Disialoganglioside GD2 is synthesized in the endoplasmatic reticulum and Golgi's apparatus by the enzyme GD3 synthase. The antigen is then transferred on the outside layer of the plasma membrane. On the cell surface, GD2 is involved in cell-to-cell adhesion and signal transduction, playing a crucial role both in physiological (e.g. embryogenesis) and in pathological processes, such as cancer, by driving proliferation, neoangiogenesis, immune-escape and invasion. [17–19]. GD2 represents a typical marker of neuroectodermic tumors. Neuroblastoma shows a constant expression of this ganglioside, which has been exploited as a therapeutic target for monoclonal antibody and cellular therapy [7, 20–22]. GD2 was also found in tissue sections and cell lines of other neuroectodermic tumors, such as skin and uveal melanoma, small cell lung cancer and glial tumors [9, 10, 23–25]. In addition, GD2 labels soft tissue and bone sarcomas [11–13, 26, 27]. In normal conditions, although at lower levels, it is expressed in nervous tissues and in adult progenitors [8, 20], confirming its role as both neuroectodermal and mesenchymal marker.
Originally GD2 expression was investigated in BC by Battula et al., who identified this ganglioside in BC cell lines, showing positive levels between 0,1–18% with the highest expression curiously related to a basal-like phenotype [14]. The authors additionally focused on BCSC reporting GD2 as their putative biomarker. BCSC are a rare subset of cells within the tumor exhibiting a high tumorigenic potential [28–30]. BCSC have also been related to the EMT and to MSC, since the induction of EMT in mammary cells results in the acquisition of features that are typical of both BCSC and MSC [28, 29, 31, 32]. These findings were also confirmed by Liang et al. focusing on the expression profile of glycosphingolipids in human BCSC [15]. The role of GD2 as a marker of EMT and BCSC in BC was also indirectly demonstrated through the inhibition of GD3 synthase, which compromised the initiation and maintenance of EMT, as well as the mesenchymal characteristics of claudin-low BC cell lines SUM159 and MDA-MB-231 [16].

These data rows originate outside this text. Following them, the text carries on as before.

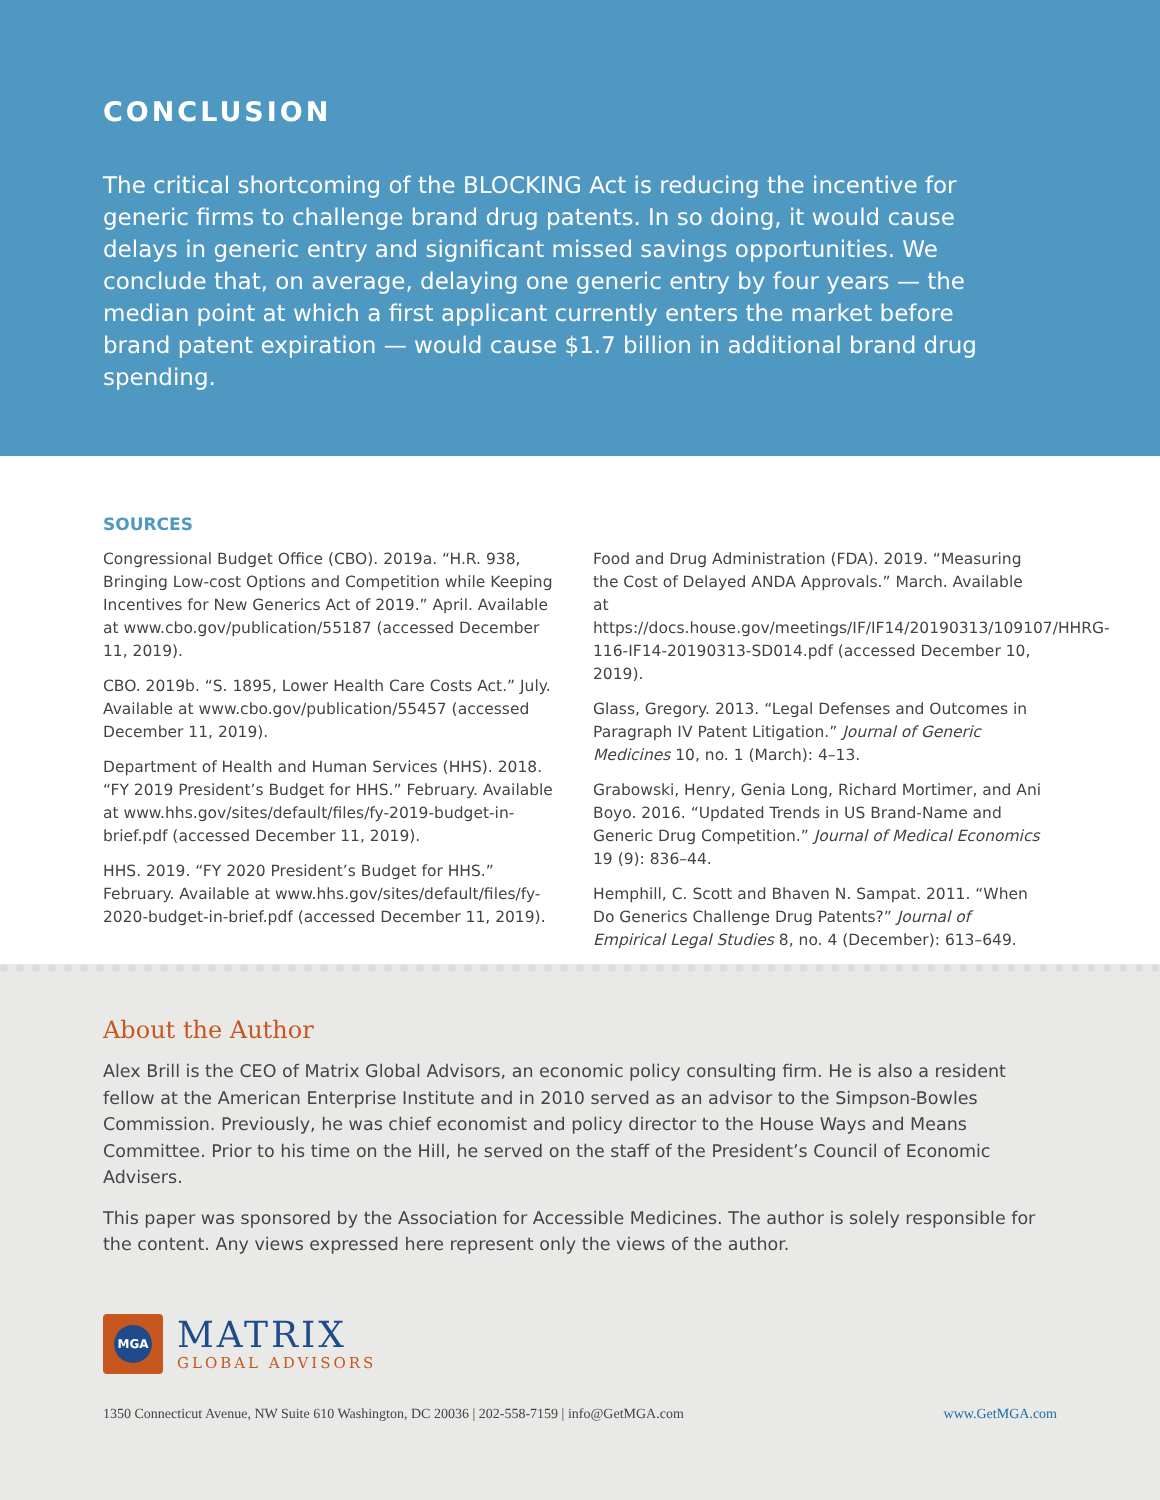CONCLUSION
The critical shortcoming of the BLOCKING Act is reducing the incentive for generic firms to challenge brand drug patents. In so doing, it would cause delays in generic entry and significant missed savings opportunities. We conclude that, on average, delaying one generic entry by four years — the median point at which a first applicant currently enters the market before brand patent expiration — would cause $1.7 billion in additional brand drug spending.
SOURCES
Congressional Budget Office (CBO). 2019a. “H.R. 938, Bringing Low-cost Options and Competition while Keeping Incentives for New Generics Act of 2019.” April. Available at www.cbo.gov/publication/55187 (accessed December 11, 2019).
CBO. 2019b. “S. 1895, Lower Health Care Costs Act.” July. Available at www.cbo.gov/publication/55457 (accessed December 11, 2019).
Department of Health and Human Services (HHS). 2018. “FY 2019 President’s Budget for HHS.” February. Available at www.hhs.gov/sites/default/files/fy-2019-budget-in-brief.pdf (accessed December 11, 2019).
HHS. 2019. “FY 2020 President’s Budget for HHS.” February. Available at www.hhs.gov/sites/default/files/fy-2020-budget-in-brief.pdf (accessed December 11, 2019).
Food and Drug Administration (FDA). 2019. “Measuring the Cost of Delayed ANDA Approvals.” March. Available at https://docs.house.gov/meetings/IF/IF14/20190313/109107/HHRG-116-IF14-20190313-SD014.pdf (accessed December 10, 2019).
Glass, Gregory. 2013. “Legal Defenses and Outcomes in Paragraph IV Patent Litigation.” Journal of Generic Medicines 10, no. 1 (March): 4–13.
Grabowski, Henry, Genia Long, Richard Mortimer, and Ani Boyo. 2016. “Updated Trends in US Brand-Name and Generic Drug Competition.” Journal of Medical Economics 19 (9): 836–44.
Hemphill, C. Scott and Bhaven N. Sampat. 2011. “When Do Generics Challenge Drug Patents?” Journal of Empirical Legal Studies 8, no. 4 (December): 613–649.
About the Author
Alex Brill is the CEO of Matrix Global Advisors, an economic policy consulting firm. He is also a resident fellow at the American Enterprise Institute and in 2010 served as an advisor to the Simpson-Bowles Commission. Previously, he was chief economist and policy director to the House Ways and Means Committee. Prior to his time on the Hill, he served on the staff of the President’s Council of Economic Advisers.
This paper was sponsored by the Association for Accessible Medicines. The author is solely responsible for the content. Any views expressed here represent only the views of the author.
MGA
MATRIX
GLOBAL ADVISORS
1350 Connecticut Avenue, NW Suite 610 Washington, DC 20036 | 202-558-7159 | info@GetMGA.com www.GetMGA.com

The immunohistochemical analysis of GD2 expression in our 63 specimens showed a positive staining in 59% of the cases. Battula et al. considered 12 patients with a variety of BC histotypes and, considering as an arbitrary cut-off of 5%, their positivity level seems similar (58.3%) to the one here reported in a greater BC cohort. Their positive cells ranged from 0.5 to 37.9% and, very interestingly, the highest positivity is described in the two metastatic specimens peaking in the only TNBC specimen included in the study [14]. No correlation analyses with clinical-pathological features were performed in that study, presumably due to the low number of included patients.
In this research we focused on GD2 expression pattern, originally showing a cytoplasmatic along with a membrane staining by IHC. While GD2 has been reported to be predominately exposed on the cell membrane, GD2 pattern in BC is coherent with results reported in other neuroectodermal and mesenchymal neoplasms [12, 20, 27] and it can be due to the biosynthetic pathway of the ganglioside.
Our cohort of BC was heterogeneous by age at diagnosis, histotype, grading, Ki-67, tumor size and receptor phenotype. Student's t-test, Fisher's exact test and multivariate logistic regression analysis did not demonstrate any statistically significant correlation between GD2 expression and any of these variables, including Ki-67. The age appeared as a discriminant factor with older patients having a greater GD2 level, however this finding may be biased by the fact that most of OUR metasplastic BC samples falls into an advanced age. In this sense a larger patient cohort shall be requested to further validate these findings. Interestingly, the univariate logistic regression analysis showed a statistically significant correlation of ganglioside GD2 with triple-negative BC in comparison to ER/PR +/HER2 –, thus confirming the preliminary data in a single case of TNBC reported [14]. A similar trend was found with metaplastic carcinomas compared to IDC, although not statistically significant.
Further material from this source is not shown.